The Fall 2010 prompt became the basis for “The Kitterun Five Tourist Trap,” first published in Short Sips: Coffee House Flash Fiction Volume 2 (Wicked East Press, March 2012), and will be available as a short story ebook in March 2013.
Three thousand planets in the known universe, and I’m stuck on the only one without [a decent toilet].
The words in the brackets were the part that I had to change in the original prompt. A human visiting a feline-humanoid world in pursuit of seeing the mysterious tail of a sexually aroused female Kitterun finds the accommodations for his hotel room quite different from what he expected.
The Summer 2012 prompt became the basis for “The Wizards of Flushington,” slated for publication in Fresh Ground: Coffee House Flash Fiction Volume 3 anthology (Wicked East Press, Spring 2013).
Rachel’s first trip to England didn’t go as planned.
A young witch magically flushes herself down the toilet to arrive at a public toilet in England for a renaissance fair, but ends up being thrown out of an outhouse in the Australian outback to meet two strange old wizards.
The forthcoming Winter 2013 prompt was somewhat more challenging than usual to come up with ideas for a speculative short story.
On a perfect spring morning with flat seas and clear blue skies, Captain Eli P. Cooke made a terrible mistake.
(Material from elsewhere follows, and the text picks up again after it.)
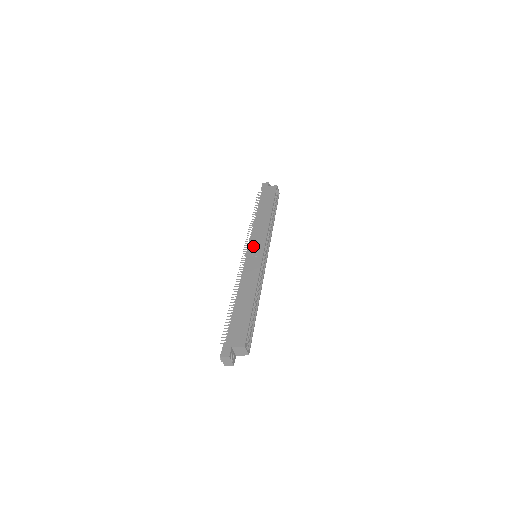
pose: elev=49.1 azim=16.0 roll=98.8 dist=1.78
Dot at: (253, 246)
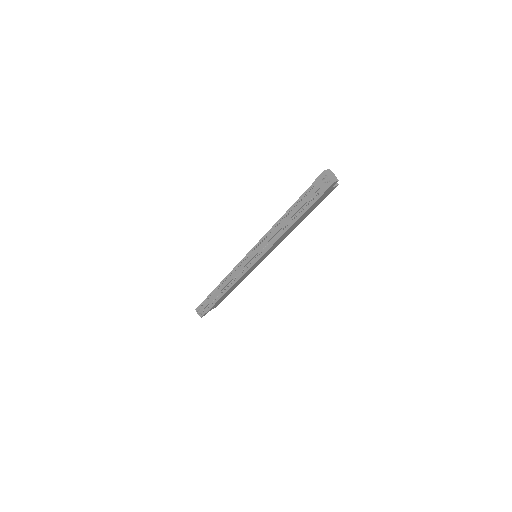
Dot at: occluded
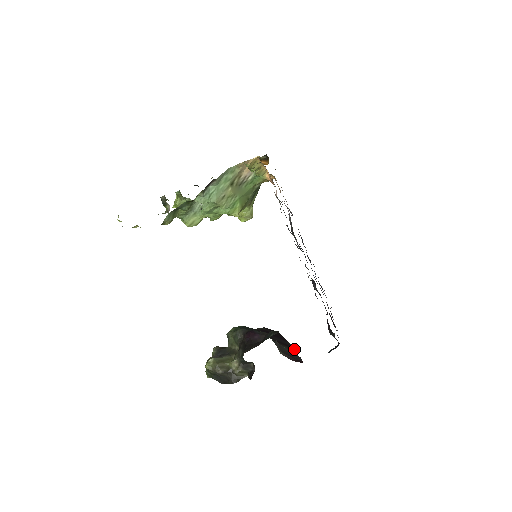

I’m thinking that this story could take place on a fishing boat. Eli is the Biblical name of a high priest whom knew that his sons were mishandling the temple services but did nothing about it, his family line through his sons fell in battle and he died from hearing the news as God’s punishment, which suggests a knife, a sacrificial offering and a struggle with nature. This would be enough to start a short story under most circumstances. Not this time. I was missing something to tie the whole story together.
Last year I read a story about a giant blue eyeball washing up on a Florida beach. No one knew where it came from, perhaps it belong to a sea creature from the dark depths of the Atlantic Ocean. Wildlife experts confirmed that the softball-sized eyeball came from a swordfish, probably cut out and tossed overboard by fishermen.
Putting the first line prompt and the giant blue eyeball together, I have enough to get started. As I thought about how to write the short story, Ernest Hemingway’s “The Old Man and The Sea,” where an aging fisherman goes after a giant marlin, became an inspiration. Except my short story is a speculative tale.
A fisherman spends all night to pull in a giant squid on to his small fishing boat. The first thing he does is to cut out an eyeball. The giant squid, not yet dead from being out of the sea, starts thrashing on the deck and falls back into the ocean. The fisherman curses at his misfortune of losing his catch, keeping the worthless eyeball that watches him.
Will I get this short story done by the deadline at the end of the month? Probably not. I just started a new non-writing tech job. My writing priorities will probably change over the next few months. Not all First Line prompts will turn into finished short stories. Most end up with two pages being written before going on the back burner. Those unfinished stories that do get published are so heavily revised that the first line prompt disappears in subsequent drafts.